Businesses are growing more cost-conscious as they transition from testing generative AI in small prototypes to implementing it in production. After all, using large language models (LLMs) is not inexpensive. Returning to an ancient idea—caching—is one approach to cut costs. Another is to direct less complex requests to more economical, smaller models. AWS revealed both of these features for its Bedrock LLM hosting service on Wednesday at its re:Invent conference in Las Vegas.

First, let’s discuss the caching service. Assume that there is a paper and that several people are posing queries about it. Atul Deo, Bedrock’s director of product, informed me, “Every time you’re paying.” Additionally, the duration of these context windows is increasing. For instance, we will have 2 million [tokens of] context and 300k [tokens of] context with Nova. It might even rise significantly by the next year, in my opinion.

In essence, caching makes sure you don’t have to pay the model to perform tedious tasks and repeatedly process the same (or very similar) queries. AWS claims that this can cut costs by up to 90%, but there is also a side benefit of a far shorter latency for receiving a response from the model (up to 85%, according to AWS). Adobe experienced a 72% decrease in response time when testing prompt caching for a few of their generative AI apps on Bedrock.

The intelligent prompt routing for Bedrock is the other significant new feature. In order to assist businesses in finding the ideal balance between cost and performance, Bedrock can use this to automatically send prompts to several models within the same model family. Each model’s performance for a given query is automatically predicted by the system using a tiny language model, and the request is then routed appropriately.

Sometimes I might have a really straightforward question. Is it truly necessary for me to submit that query to the slowest and most expensive model? Most likely not. In essence, you want to develop the idea that “Hey, at run time, send the right query to the right model based on the incoming prompt,” Deo clarified.

Of fact, the idea of LLM routing is not new. AWS would probably contend that its solution is unique since the router can automatically guide inquiries without requiring a lot of human input, but startups like Martian and several open source projects also address this. However, it is also constrained because it can only direct queries to models that belong to the same model family. However, Deo informed me that the team intends to extend this system and provide users with greater customization in the future.

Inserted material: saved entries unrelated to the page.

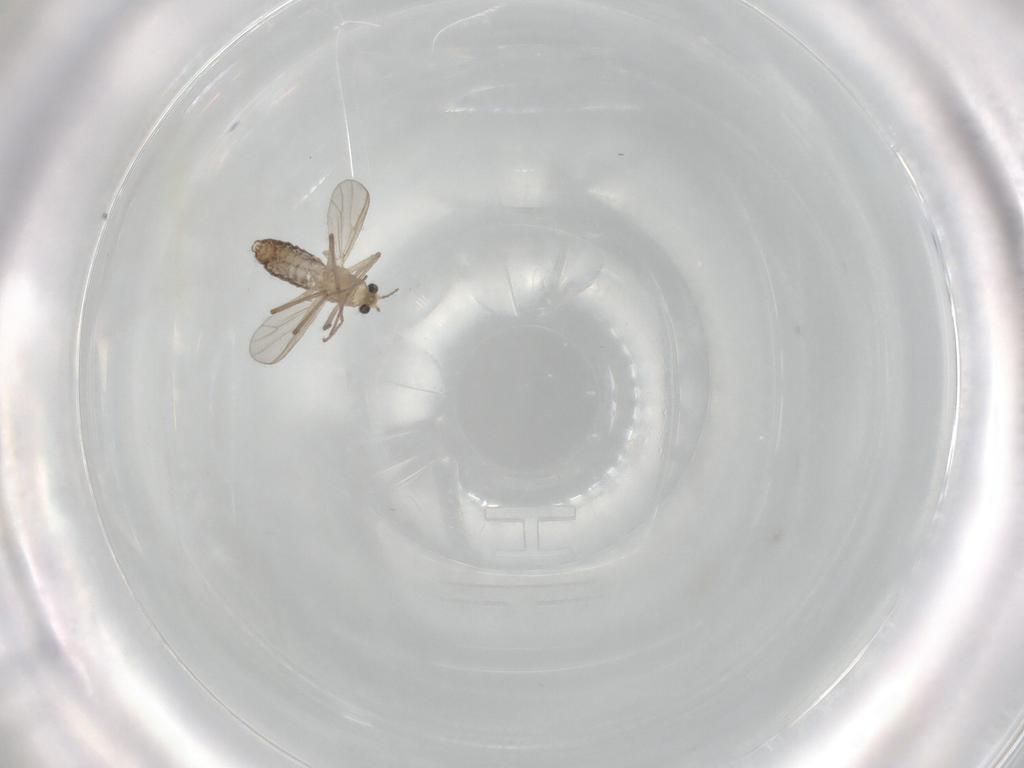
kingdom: Animalia
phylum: Arthropoda
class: Insecta
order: Diptera
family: Chironomidae
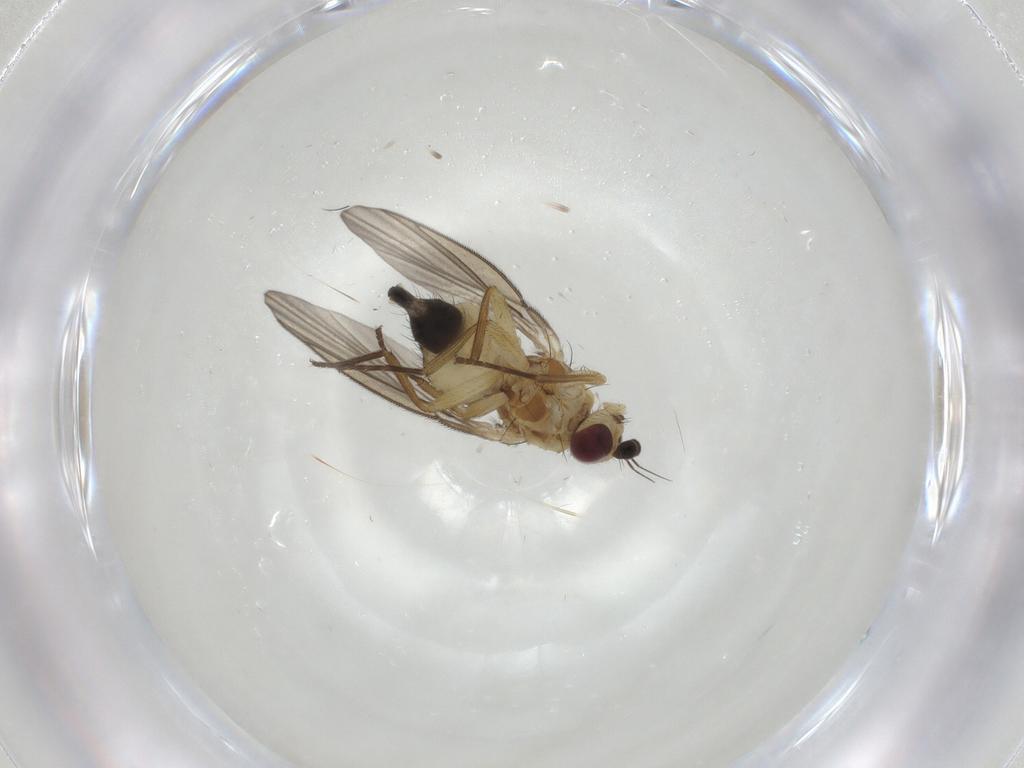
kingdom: Animalia
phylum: Arthropoda
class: Insecta
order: Diptera
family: Agromyzidae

Finally, AWS is introducing a new Bedrock marketplace. According to Deo, the notion is that even though Amazon is collaborating with many of the bigger model suppliers, hundreds of specialized models are currently available, some of which may only have a small number of devoted customers. AWS is introducing a marketplace for these models since those clients have asked the business to support them. The main distinction is that users will need to provision and manage the capacity of their infrastructure themselves, whereas Bedrock normally takes care of this automatically. About 100 of these new and specialized types will be available on AWS overall, with more to follow.